§ TASK TO COMPLETE: Retype each entry exactly as written, and keep the pictures out of the copy.

Spatial grounding data
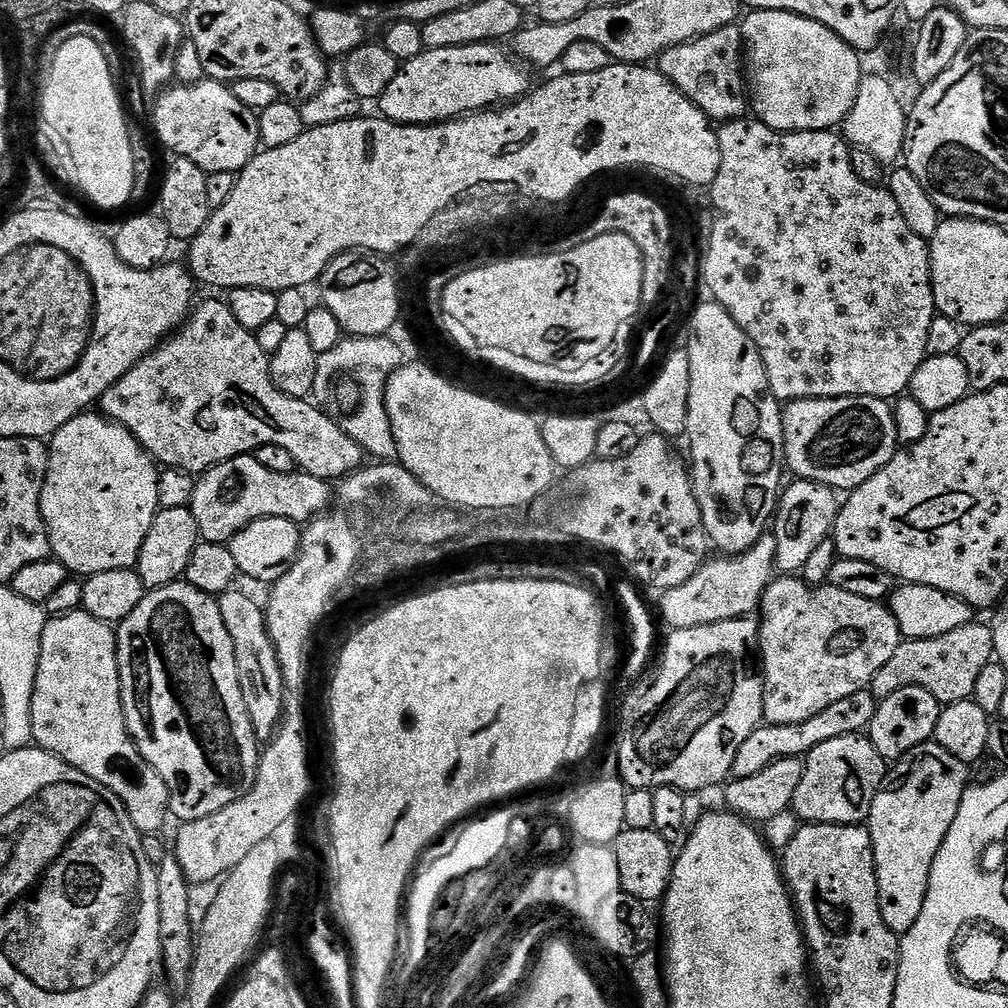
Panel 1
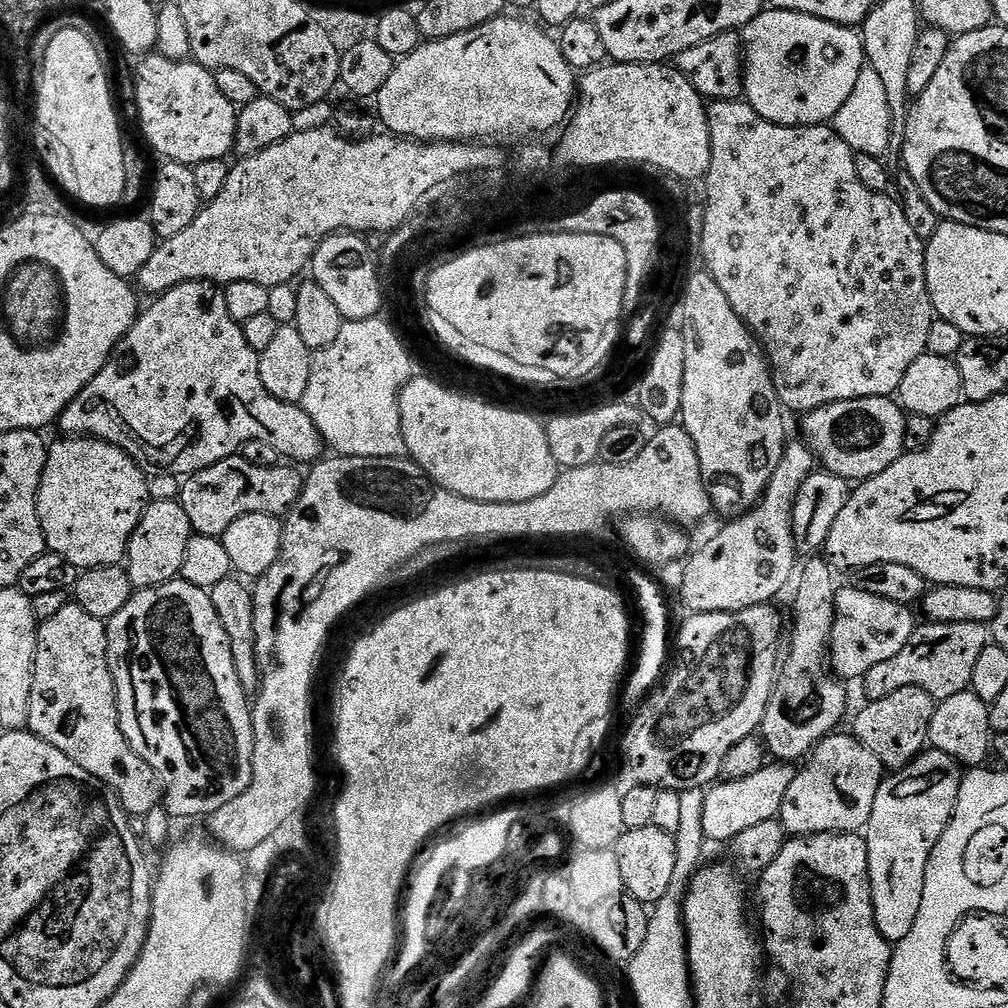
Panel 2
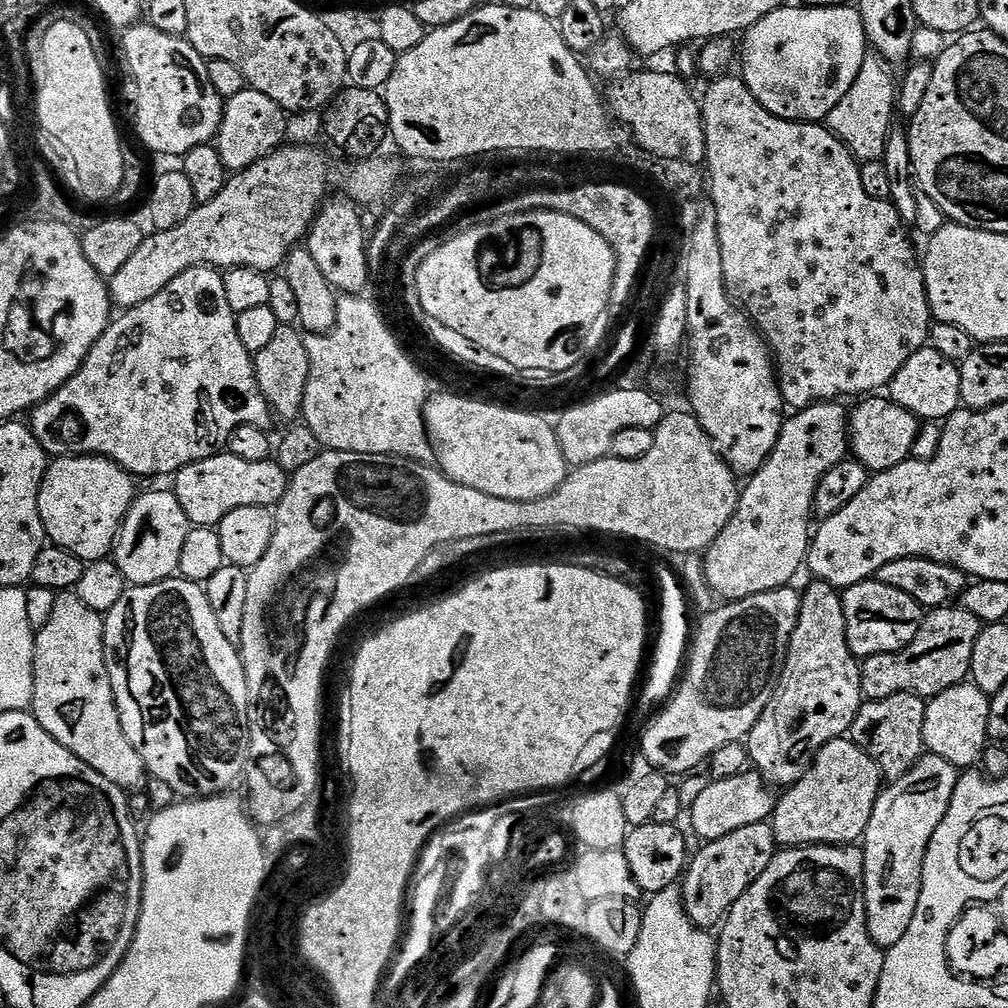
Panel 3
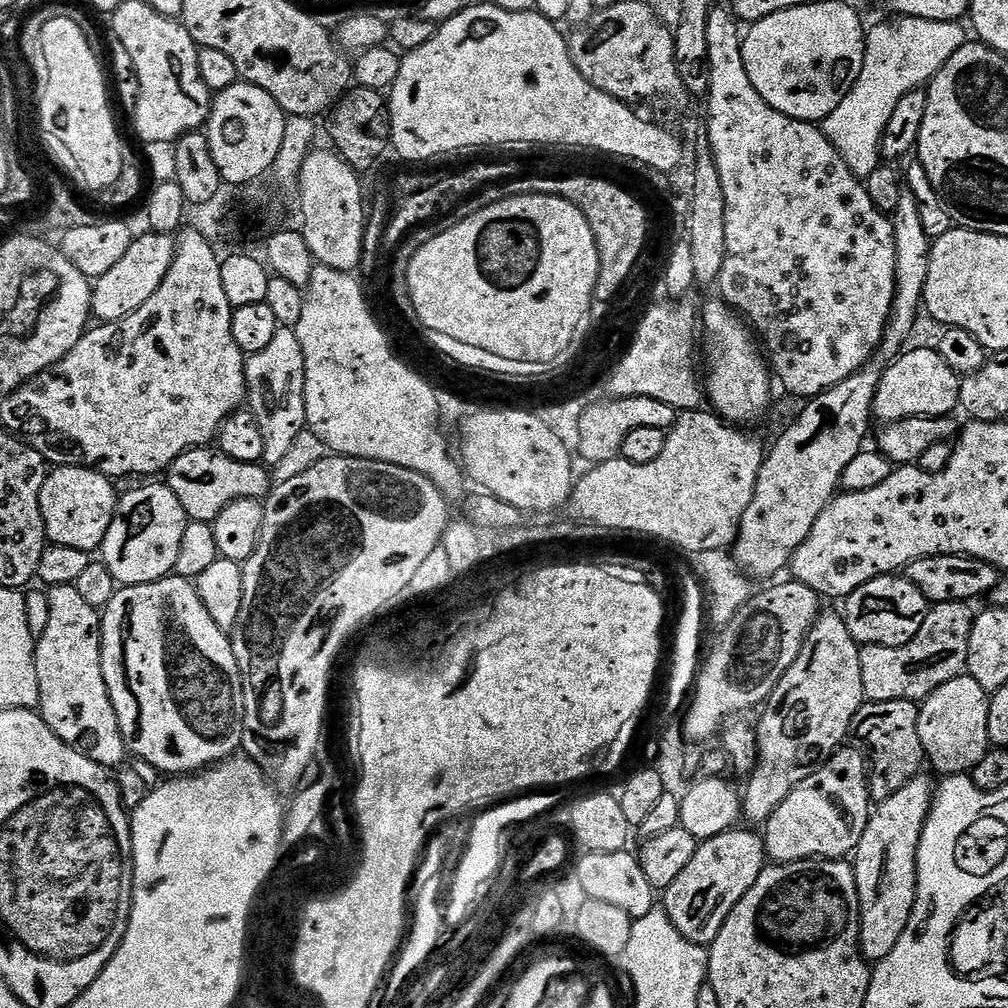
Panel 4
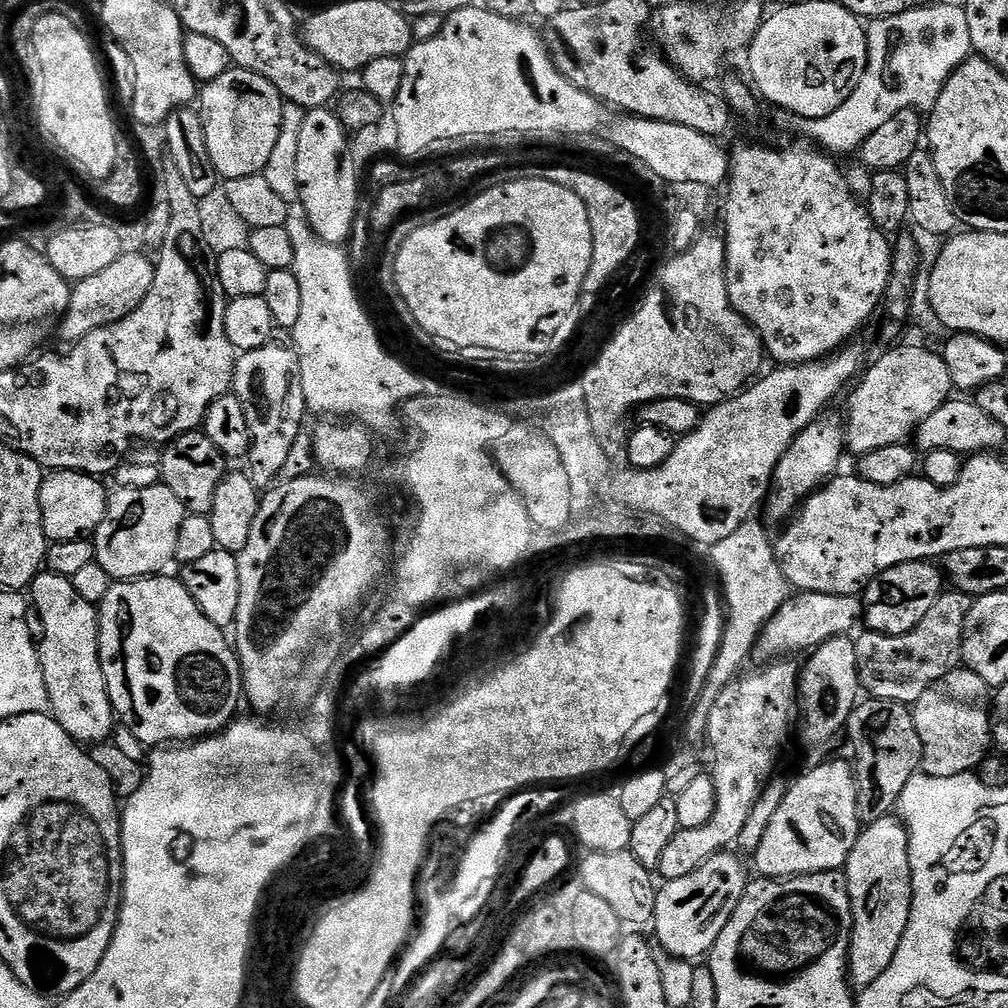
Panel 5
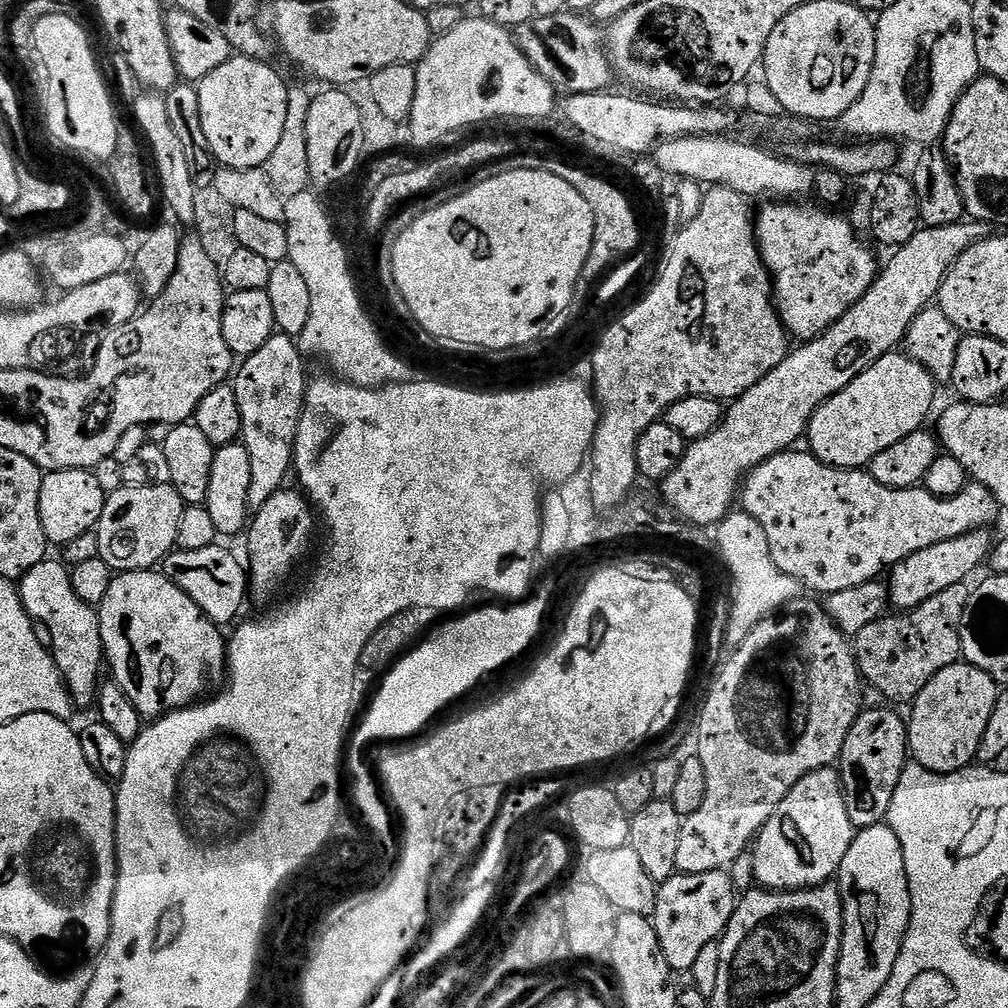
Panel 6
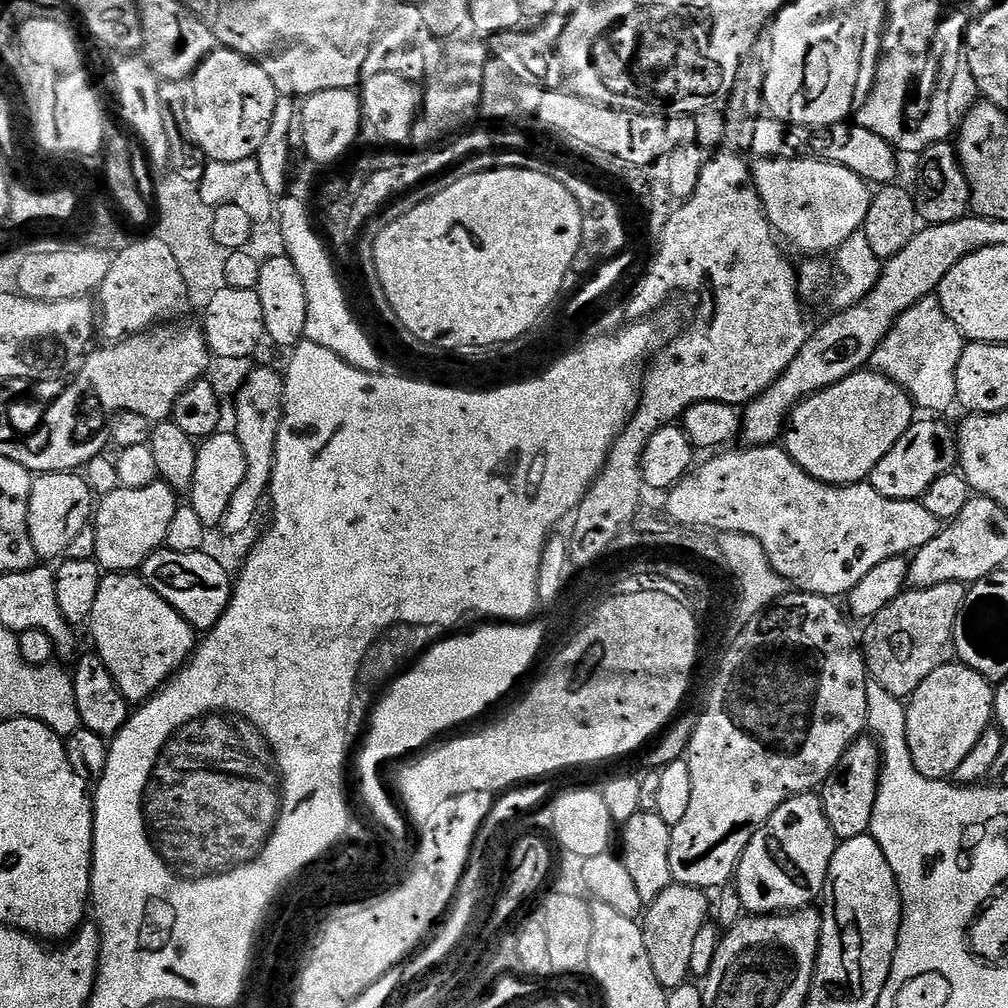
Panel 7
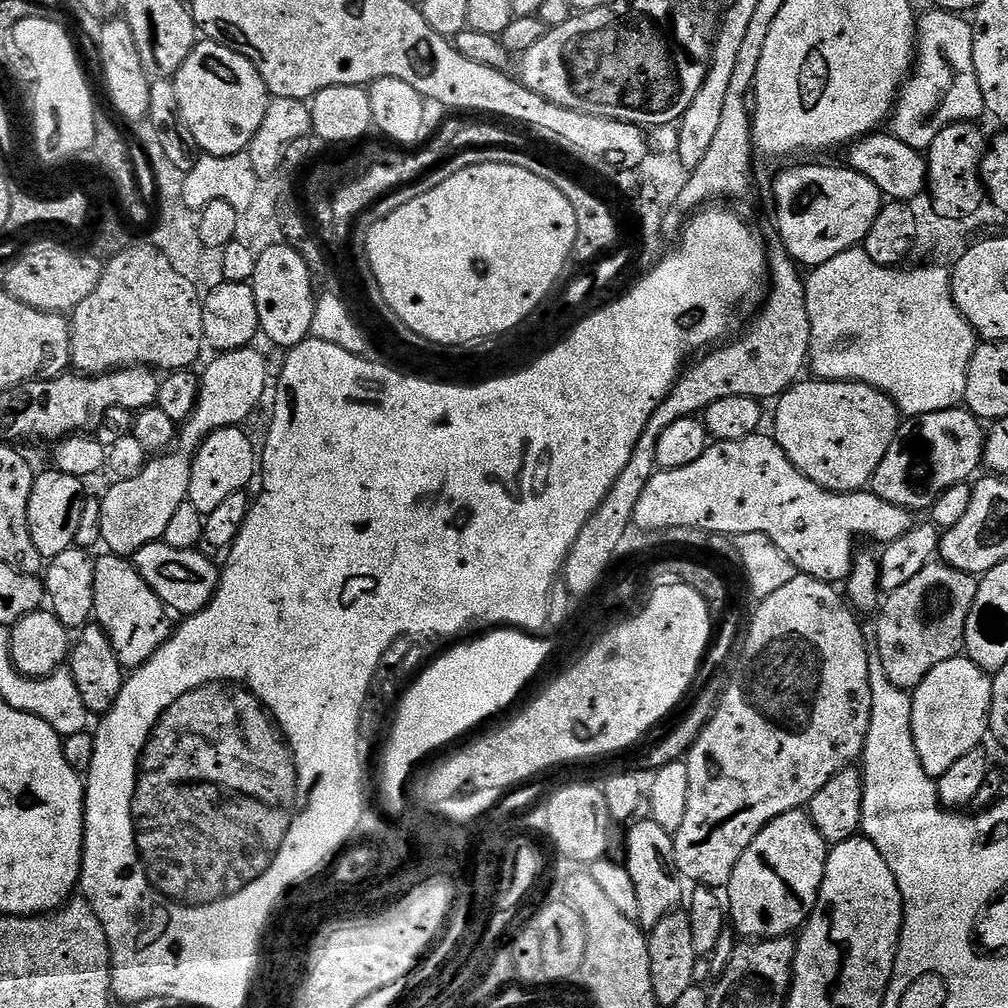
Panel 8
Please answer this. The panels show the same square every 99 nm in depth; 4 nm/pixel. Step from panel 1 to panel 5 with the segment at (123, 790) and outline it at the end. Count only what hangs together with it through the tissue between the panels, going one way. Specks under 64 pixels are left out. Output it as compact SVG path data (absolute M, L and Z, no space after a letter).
M47 570L40 571L33 578L30 585L31 592L31 603L35 612L42 618L44 627L44 639L39 641L38 647L42 674L46 678L50 715L59 722L62 730L66 730L66 734L70 734L70 738L74 738L81 746L100 744L104 739L107 741L113 735L114 713L106 678L100 665L100 618L97 605L86 602L86 598L82 598L82 594L74 590L69 577L59 576Z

§ WRITTEN SOLUTION:
Panel 1
Panel 2
Panel 3
Panel 4
Panel 5
Panel 6
Panel 7
Panel 8
Please answer this. The panels show the same square every 99 nm in depth; 4 nm/pixel. Step from panel 1 to panel 5 with the segment at (123, 790) and outline it at the end. Count only what hangs together with it through the tissue between the panels, going one way. Specks under 64 pixels are left out. Output it as compact SVG path data (absolute M, L and Z, no space after a letter).
M47 570L40 571L33 578L30 585L31 592L31 603L35 612L42 618L44 627L44 639L39 641L38 647L42 674L46 678L50 715L59 722L62 730L66 730L66 734L70 734L70 738L74 738L81 746L100 744L104 739L107 741L113 735L114 713L106 678L100 665L100 618L97 605L86 602L86 598L82 598L82 594L74 590L69 577L59 576Z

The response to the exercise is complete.